For instance when working with the injective model structure on simplicial presheaves, every object is cofibrant and we can take $\hat X$ to be the sieve. But when working with the projective model structure then (as discussed there) $\hat X$ needs to be split, which means that we need to use the Cech nerve and even ensure that the corresponding covering family behaves like a good cover (or, more generally, form a split hypercover).

## Details

### For ordinary presheaves

For ordinary presheaves, a descent object is a set of matching families

More in detail, let $C$ be a site, let $X \in C$ be an object, $\{U_i \to X\}$ a covering family and $S(\{U_i\}) \hookrightarrow X$ the corresponding sieve.
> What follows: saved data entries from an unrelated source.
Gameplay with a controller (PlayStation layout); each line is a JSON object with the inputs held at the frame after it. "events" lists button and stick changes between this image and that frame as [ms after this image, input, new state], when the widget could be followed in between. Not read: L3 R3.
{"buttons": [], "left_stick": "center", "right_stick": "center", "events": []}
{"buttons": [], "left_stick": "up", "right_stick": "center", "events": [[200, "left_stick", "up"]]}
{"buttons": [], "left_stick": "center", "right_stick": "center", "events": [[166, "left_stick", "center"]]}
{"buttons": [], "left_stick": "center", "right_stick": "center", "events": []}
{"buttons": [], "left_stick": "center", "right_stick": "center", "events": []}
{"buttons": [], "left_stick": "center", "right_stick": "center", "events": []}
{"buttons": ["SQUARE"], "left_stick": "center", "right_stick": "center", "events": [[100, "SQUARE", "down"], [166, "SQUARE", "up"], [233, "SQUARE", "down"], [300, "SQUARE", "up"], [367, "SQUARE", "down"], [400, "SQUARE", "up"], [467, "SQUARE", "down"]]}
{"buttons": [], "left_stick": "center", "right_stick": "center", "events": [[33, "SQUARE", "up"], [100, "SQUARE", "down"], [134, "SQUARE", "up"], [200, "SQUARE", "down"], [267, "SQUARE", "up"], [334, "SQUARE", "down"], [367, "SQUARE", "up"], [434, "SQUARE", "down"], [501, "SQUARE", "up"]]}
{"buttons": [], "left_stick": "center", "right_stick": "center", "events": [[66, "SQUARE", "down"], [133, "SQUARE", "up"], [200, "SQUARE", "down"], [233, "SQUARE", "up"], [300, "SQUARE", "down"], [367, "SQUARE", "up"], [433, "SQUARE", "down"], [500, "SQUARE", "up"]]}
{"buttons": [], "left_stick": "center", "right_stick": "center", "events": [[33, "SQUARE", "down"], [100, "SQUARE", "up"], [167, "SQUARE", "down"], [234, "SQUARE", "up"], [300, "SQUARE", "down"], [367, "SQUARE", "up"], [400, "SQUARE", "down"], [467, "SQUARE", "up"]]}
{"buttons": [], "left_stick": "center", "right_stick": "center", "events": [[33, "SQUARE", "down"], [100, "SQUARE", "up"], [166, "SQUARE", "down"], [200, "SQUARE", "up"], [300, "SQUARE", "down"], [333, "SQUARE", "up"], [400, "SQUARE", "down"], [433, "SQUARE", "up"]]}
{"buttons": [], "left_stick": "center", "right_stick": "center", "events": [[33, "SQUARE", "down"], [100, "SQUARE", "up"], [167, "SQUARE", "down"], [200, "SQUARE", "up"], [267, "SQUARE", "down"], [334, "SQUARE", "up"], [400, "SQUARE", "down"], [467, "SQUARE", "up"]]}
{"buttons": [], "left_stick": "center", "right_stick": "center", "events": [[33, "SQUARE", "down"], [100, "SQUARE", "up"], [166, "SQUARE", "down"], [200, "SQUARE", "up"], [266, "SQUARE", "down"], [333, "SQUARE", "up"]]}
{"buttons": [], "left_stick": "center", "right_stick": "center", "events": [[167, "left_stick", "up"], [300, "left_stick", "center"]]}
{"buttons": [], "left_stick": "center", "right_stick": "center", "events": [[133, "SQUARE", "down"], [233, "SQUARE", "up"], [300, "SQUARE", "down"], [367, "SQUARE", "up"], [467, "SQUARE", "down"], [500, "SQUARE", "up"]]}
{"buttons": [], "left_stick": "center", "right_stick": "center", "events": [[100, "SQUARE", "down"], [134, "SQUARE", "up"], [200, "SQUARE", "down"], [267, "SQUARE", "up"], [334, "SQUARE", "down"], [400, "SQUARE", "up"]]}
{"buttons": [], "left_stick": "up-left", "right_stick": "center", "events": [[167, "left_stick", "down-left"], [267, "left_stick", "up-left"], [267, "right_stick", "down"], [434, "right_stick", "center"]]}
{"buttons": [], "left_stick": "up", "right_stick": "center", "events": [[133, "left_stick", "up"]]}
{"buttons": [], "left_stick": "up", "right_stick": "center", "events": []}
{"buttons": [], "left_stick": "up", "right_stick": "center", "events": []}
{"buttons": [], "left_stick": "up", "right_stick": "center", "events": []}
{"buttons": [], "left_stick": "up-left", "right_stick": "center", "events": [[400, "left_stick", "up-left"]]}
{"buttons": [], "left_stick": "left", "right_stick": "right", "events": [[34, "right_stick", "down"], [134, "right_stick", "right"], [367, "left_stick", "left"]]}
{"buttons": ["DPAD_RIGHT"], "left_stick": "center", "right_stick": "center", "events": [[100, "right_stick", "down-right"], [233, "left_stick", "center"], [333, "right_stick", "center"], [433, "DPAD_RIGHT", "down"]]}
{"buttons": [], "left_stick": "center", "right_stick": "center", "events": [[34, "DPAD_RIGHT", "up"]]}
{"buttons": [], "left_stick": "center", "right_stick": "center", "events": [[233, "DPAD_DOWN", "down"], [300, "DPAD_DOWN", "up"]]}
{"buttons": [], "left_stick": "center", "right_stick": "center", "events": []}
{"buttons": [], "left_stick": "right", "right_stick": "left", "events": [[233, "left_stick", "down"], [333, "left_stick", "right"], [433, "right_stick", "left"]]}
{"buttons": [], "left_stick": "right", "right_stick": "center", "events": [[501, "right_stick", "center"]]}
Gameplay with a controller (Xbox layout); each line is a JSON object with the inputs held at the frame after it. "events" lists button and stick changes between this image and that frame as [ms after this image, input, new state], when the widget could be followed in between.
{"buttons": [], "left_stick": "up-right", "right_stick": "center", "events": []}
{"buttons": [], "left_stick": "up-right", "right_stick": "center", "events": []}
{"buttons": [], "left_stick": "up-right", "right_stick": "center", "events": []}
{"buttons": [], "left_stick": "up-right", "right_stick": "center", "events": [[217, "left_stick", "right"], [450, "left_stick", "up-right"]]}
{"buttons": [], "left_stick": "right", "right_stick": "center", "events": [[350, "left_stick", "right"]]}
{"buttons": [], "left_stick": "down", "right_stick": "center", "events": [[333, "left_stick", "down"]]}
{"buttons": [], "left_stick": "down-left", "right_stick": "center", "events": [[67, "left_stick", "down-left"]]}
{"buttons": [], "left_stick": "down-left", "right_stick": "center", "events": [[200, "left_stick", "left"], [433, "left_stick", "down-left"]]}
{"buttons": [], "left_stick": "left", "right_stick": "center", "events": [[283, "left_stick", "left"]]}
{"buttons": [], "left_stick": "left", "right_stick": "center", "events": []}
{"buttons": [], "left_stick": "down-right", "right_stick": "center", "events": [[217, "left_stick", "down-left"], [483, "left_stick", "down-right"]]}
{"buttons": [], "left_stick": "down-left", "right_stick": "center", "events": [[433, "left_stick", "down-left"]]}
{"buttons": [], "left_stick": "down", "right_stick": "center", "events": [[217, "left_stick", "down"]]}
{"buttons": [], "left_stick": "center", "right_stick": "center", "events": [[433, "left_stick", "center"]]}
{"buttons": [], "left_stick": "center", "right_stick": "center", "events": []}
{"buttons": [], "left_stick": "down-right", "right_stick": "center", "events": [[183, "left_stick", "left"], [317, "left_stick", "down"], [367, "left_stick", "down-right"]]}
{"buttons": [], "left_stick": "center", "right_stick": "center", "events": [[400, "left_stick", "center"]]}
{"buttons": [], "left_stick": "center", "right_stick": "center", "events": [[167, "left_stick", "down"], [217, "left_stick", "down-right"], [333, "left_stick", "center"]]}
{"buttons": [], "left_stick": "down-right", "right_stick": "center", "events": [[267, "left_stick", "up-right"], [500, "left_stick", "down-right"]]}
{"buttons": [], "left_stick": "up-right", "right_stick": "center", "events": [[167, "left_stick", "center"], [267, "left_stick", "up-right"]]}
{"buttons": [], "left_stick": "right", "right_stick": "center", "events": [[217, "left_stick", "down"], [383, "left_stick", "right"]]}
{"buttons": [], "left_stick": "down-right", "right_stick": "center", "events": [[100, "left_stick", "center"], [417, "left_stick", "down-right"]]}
Then for $A : C^{op} \to Set$ any presheaf on $C$, the descent object with respect to this covering is the hom set

$Desc(\{U_i\}, A) = PSh(S(\{U_i\}), A) \,.$

This is discussed in detail at sheaf, so just briefly:

the sieve may be realized as the coequalizer

$\coprod_{i, j} U_i \cap U_j \stackrel{\to}{\to} \coprod_i U_i \to S(\{U_i\}) \,.$

Accordingly the hom out of this realizes the descent object as the equalizer

$Desc(\{U_i\}, A) \to \prod_{i} A(U_i) \stackrel{\to}{\to} \prod_{i, j} A(U_i \cap U_j) \,.$

Writing this out in components shows that this is the set of matching families.

If the descent morphism

$[C^{op}, Set](X, A) \to Desc(\{U_i\}, A)$

is an isomorphism one says that $A$ satisfies the sheaf-condition with respect to the cover $\{U_i \to X\}$. If this morphism is only a monomorphism one says that $A$ satisfies the separated presheaf-condition.

### For groupoid valued presheaves / pseudofunctors

For $A : C^{op} \to$ Grpd a 2-functor (hence a “pseudofunctor” if $C$ is an ordinary category regarded as a 2-category) and for $\hat X \to X$ a covering morphism in $C$, the descent object now is a groupoid

$Desc(\hat X, A) := [C^{op}, Grpd](\hat X, A) \in Grpd \,.$

If the descent morphism

$[C^{op}, Grpd](X, A) \to Desc(\hat X, A)$

is an equivalence of groupoids, one says that $A$ satisfies the (2,1)-sheaf- or stack-condition with respect to the cover $\hat X \to X$. If it is just a full and faithful functor, one says (sometimes) that $A$ satisfies the condition for a separated prestack with respect to this cover.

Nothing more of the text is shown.